Des millions alloués pour financer les opérations du Centre de résilience communautaire jusqu’à fin d’année
Israël alloue 33,6 millions de shekels pour financer 15 centres communautaires de résilience jusqu'à fin 2026
Israël : 33,6 millions de shekels pour renforcer les centres de résilience communautaire
Jérusalem, 8 février 2026 (TPS-IL) – Dans le cadre de ses mesures visant à renforcer la résilience civile, le gouvernement israélien a assuré la poursuite des opérations de 15 centres de résilience communautaire à travers le pays jusqu’à la fin de 2026.
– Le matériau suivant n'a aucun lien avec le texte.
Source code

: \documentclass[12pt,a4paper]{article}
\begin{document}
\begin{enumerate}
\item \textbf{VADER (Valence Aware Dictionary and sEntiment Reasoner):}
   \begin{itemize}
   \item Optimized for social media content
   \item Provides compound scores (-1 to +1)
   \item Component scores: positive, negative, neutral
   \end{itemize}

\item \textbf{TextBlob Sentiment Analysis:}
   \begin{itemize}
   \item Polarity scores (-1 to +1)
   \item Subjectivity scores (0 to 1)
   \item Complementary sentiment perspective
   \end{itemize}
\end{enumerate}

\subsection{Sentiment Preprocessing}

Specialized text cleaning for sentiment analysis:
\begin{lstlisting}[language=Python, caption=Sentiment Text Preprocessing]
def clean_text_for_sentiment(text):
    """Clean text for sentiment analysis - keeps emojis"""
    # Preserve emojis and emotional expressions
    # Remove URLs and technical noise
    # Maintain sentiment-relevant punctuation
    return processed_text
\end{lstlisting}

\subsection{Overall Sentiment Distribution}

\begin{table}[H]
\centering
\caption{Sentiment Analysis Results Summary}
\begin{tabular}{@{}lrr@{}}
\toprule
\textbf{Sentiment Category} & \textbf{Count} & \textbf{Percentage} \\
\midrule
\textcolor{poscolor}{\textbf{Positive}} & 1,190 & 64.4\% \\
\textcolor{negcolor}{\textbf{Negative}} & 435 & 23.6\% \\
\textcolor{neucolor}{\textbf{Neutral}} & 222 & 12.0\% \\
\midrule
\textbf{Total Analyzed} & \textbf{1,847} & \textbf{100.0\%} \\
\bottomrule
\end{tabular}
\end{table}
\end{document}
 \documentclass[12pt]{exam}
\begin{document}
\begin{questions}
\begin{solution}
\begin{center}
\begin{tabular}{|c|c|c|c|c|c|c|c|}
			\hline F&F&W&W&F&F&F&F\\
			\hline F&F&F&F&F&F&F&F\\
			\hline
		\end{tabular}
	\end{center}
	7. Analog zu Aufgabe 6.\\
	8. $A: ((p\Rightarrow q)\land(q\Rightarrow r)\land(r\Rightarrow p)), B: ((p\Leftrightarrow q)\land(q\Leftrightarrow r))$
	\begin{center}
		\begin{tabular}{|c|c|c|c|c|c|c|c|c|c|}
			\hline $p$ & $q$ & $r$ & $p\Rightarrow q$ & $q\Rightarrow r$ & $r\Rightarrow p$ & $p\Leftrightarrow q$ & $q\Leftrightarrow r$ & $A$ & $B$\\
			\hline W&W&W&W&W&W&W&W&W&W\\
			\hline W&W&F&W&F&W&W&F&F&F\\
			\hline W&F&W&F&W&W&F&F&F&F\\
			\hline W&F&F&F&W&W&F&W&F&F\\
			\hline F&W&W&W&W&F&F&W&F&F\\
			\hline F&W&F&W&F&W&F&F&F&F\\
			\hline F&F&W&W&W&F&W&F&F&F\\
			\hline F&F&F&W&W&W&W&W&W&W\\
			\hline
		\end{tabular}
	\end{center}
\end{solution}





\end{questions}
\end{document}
Le ministère de la Santé allouera environ 33,6 millions de shekels (10,5 millions de dollars) pour le fonctionnement et l’expansion de ces centres de résilience, incluant des fonds provenant des budgets d’autres ministères gouvernementaux. 30 millions de shekels supplémentaires seront consacrés à la poursuite des opérations des centres, et 15 millions de shekels additionnels seront alloués pour renforcer les centres de résilience dans le nord, gérés par Tnufa.
Actuellement, 15 centres de résilience sont opérationnels en Israël : cinq centres municipaux desservant les résidents des communautés environnantes de Gaza, quatre centres régionaux en Judée-Samarie, un centre de résilience régional offrant des services à la société bédouine dans le sud, un centre de résilience municipal à Ashkelon, un centre régional à Netivot, Bnei Shimon et Merhavim, ainsi qu’un centre à Ofakim, et le centre national de résilience. De plus, deux centres supplémentaires fonctionnent sur la base de contrats avec les autorités locales : un centre de résilience dans le cluster de Galilée orientale et un centre de résilience dans le cluster de Galilée occidentale.
Les centres de résilience œuvrent au renforcement de la résilience communautaire, à l’amélioration des ressources locales d’adaptation et à la préparation aux situations d’urgence. Dans ce cadre, ils maintiennent des interfaces actives avec les agences d’éducation et de bien-être pour toutes les questions relatives au travail avec les jeunes et d’autres populations, dans le cadre de plans d’intervention réguliers et de documents de politique commune élaborés par les agences professionnelles compétentes des ministères gouvernementaux partenaires.